I’ve been doing a lot of research (googling, stackoverflow, forums, etc.) on using the pack_padded_sequence method with multiple GPUs but I can’t seem to find a solution. I ooked at this:
https://pytorch.org/docs/stable/notes/faq.html#pack-rnn-unpack-with-data-parallelism
but it doesn’t seem to be helpful.
Here is the stacktrace:
Traceback (most recent call last):
File "train.py", line 166, in <module>
main(args)
File "train.py", line 78, in main
outputs = decoder(features, captions, lengths)
File "/home/jeff/.pyenv/versions/pytorch_tut/lib/python3.6/site-packages/torch/nn/modules/module.py", line 491, in __call__
result = self.forward(*input, **kwargs)
File "/home/jeff/.pyenv/versions/pytorch_tut/lib/python3.6/site-packages/torch/nn/parallel/data_parallel.py", line 114, in forward
outputs = self.parallel_apply(replicas, inputs, kwargs)
File "/home/jeff/.pyenv/versions/pytorch_tut/lib/python3.6/site-packages/torch/nn/parallel/data_parallel.py", line 124, in parallel_apply
return parallel_apply(replicas, inputs, kwargs, self.device_ids[:len(replicas)])
File "/home/jeff/.pyenv/versions/pytorch_tut/lib/python3.6/site-packages/torch/nn/parallel/parallel_apply.py", line 65, in parallel_apply
raise output
File "/home/jeff/.pyenv/versions/pytorch_tut/lib/python3.6/site-packages/torch/nn/parallel/parallel_apply.py", line 41, in _worker
output = module(*input, **kwargs)
File "/home/jeff/.pyenv/versions/pytorch_tut/lib/python3.6/site-packages/torch/nn/modules/module.py", line 491, in __call__
result = self.forward(*input, **kwargs)
File "/home/jeff/projects/python/pytorch/base_img_caption_model/model.py", line 42, in forward
packed = pack_padded_sequence(embeddings, lengths, batch_first=True)
File "/home/jeff/.pyenv/versions/pytorch_tut/lib/python3.6/site-packages/torch/onnx/__init__.py", line 57, in wrapper
return fn(*args, **kwargs)
File "/home/jeff/.pyenv/versions/pytorch_tut/lib/python3.6/site-packages/torch/nn/utils/rnn.py", line 124, in pack_padded_sequence
data, batch_sizes = PackPadded.apply(input, lengths, batch_first)
File "/home/jeff/.pyenv/versions/pytorch_tut/lib/python3.6/site-packages/torch/nn/_functions/packing.py", line 25, in forward
"{} (batch_size={}).".format(len(lengths), batch_size))

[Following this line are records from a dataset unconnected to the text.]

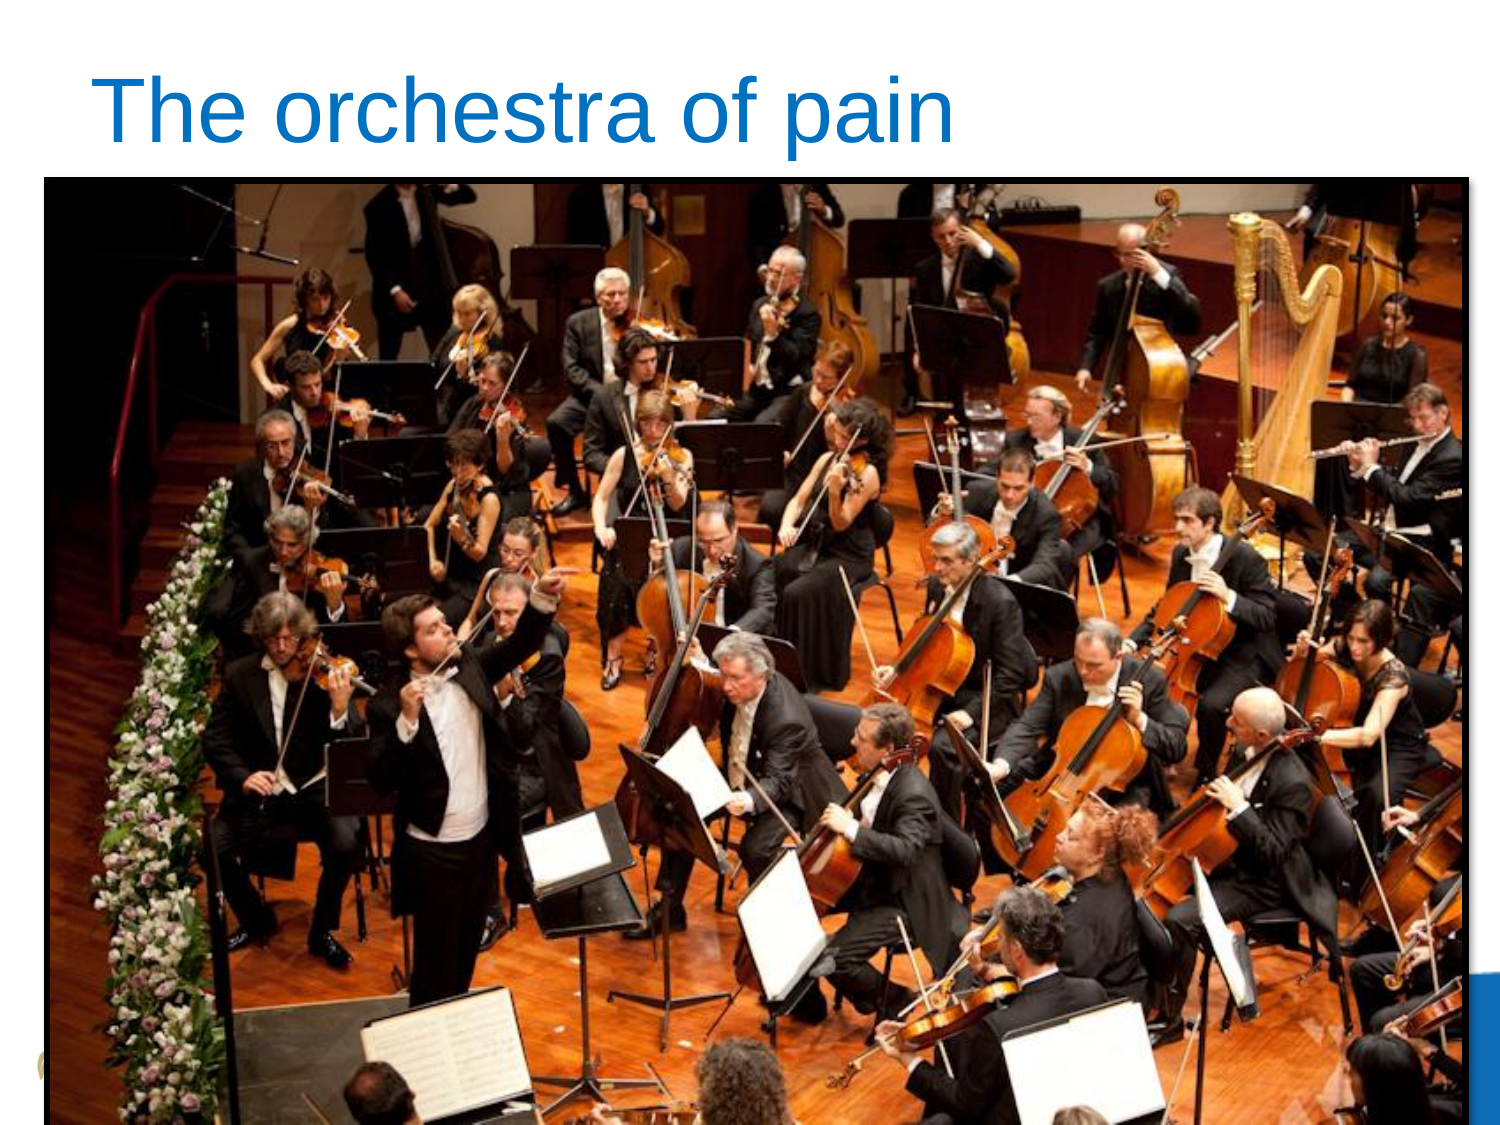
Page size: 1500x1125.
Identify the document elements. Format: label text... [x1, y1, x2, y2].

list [49, 183, 1463, 1125]
title The orchestra of pain [75, 24, 1425, 169]
picture [3, 1, 1500, 1125]
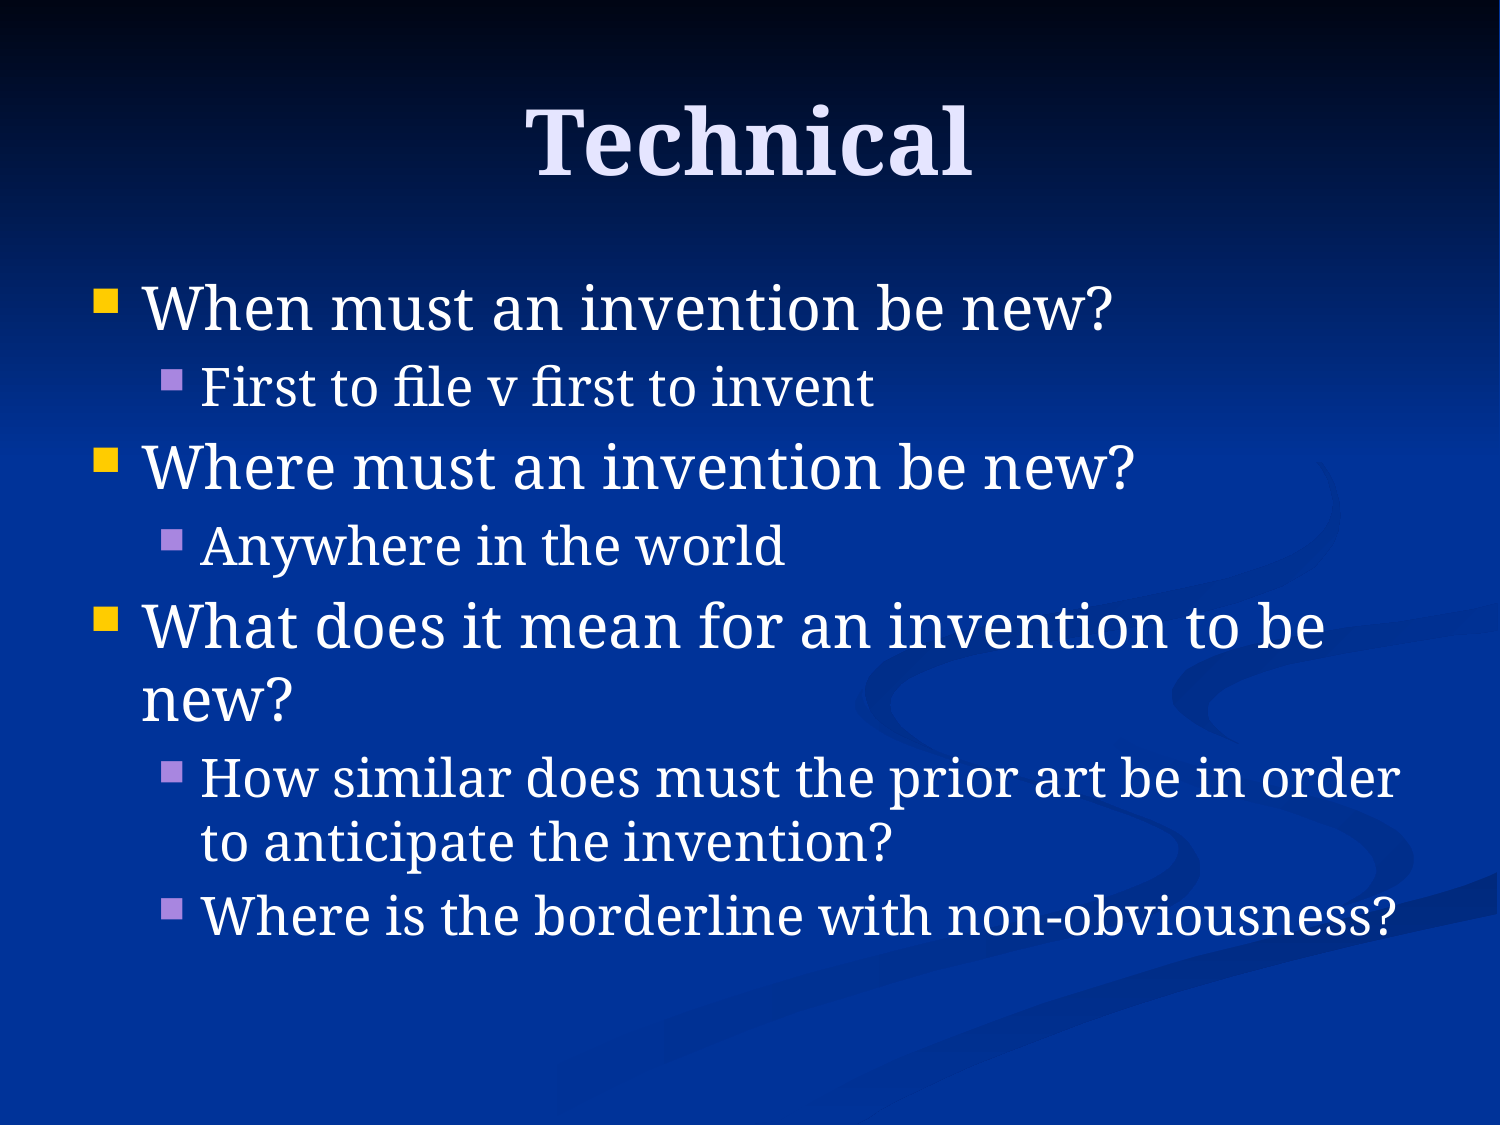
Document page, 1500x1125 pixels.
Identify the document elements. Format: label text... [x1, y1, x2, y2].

list When must an invention be new? First to file v first to invent Where must an invention be new? Anywhere in the world What does it mean for an invention to be new? How similar does must the prior art be in order to anticipate the invention? Where is the borderline with non-obviousness? [74, 262, 1426, 1006]
title Technical [74, 44, 1426, 233]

ValueError: Expected `len(lengths)` to be equal to batch_size, but got 512 (batch_size=256).
Code in training loop:
encoder = EncoderCNN(args.embed_size)
decoder = DecoderRNN(args.embed_size, args.hidden_size, len(vocab), args.num_layers)
if torch.cuda.device_count() > 1:
encoder = nn.DataParallel(encoder)
decoder = nn.DataParallel(decoder)
encoder.to(device)
decoder.to(device)
Code in model:
def forward(self, features, captions, lengths):
"""Decode image feature vectors and generates captions."""
embeddings = self.embed(captions)
embeddings = torch.cat((features.unsqueeze(1), embeddings), 1)
packed = pack_padded_sequence(embeddings, lengths, batch_first=True)
hiddens, _ = self.lstm(packed)
outputs = self.linear(hiddens[0])
return outputs
The culprit is this line here:
packed = pack_padded_sequence(embeddings, lengths, batch_first=True)
nn.DataParallel is splitting the batch to equal sizes on both GPUs (batch of 256 on each GPU) but the lengths array remains at 512 which is the cause of the error. Is there a way to split the lengths array to separate batches to send to each GPU or is there another way to approach this situation to make it easier?
I saw this snippet of code from another post throwing the same error, and perhaps someone could use it as a sample to help debug:
import numpy as np
import torch
from torch.autograd import Variable
class RNNDataParallel(torch.nn.Module):
def __init__(self):
super(RNNDataParallel, self).__init__()
def forward(self, inputs, lengths):
packed = torch.nn.utils.rnn.pack_padded_sequence(inputs, lengths, batch_first=True)
return packed
model = RNNDataParallel()
model = torch.nn.DataParallel(model)
model = model.cuda()
inputs = Variable(torch.from_numpy(np.array([
[1, 2, 3],
[4, 5, 0],
])))
lengths = [3, 2]
packed = model(inputs, lengths)
print(packed)
Any help or suggestions would be appreciated!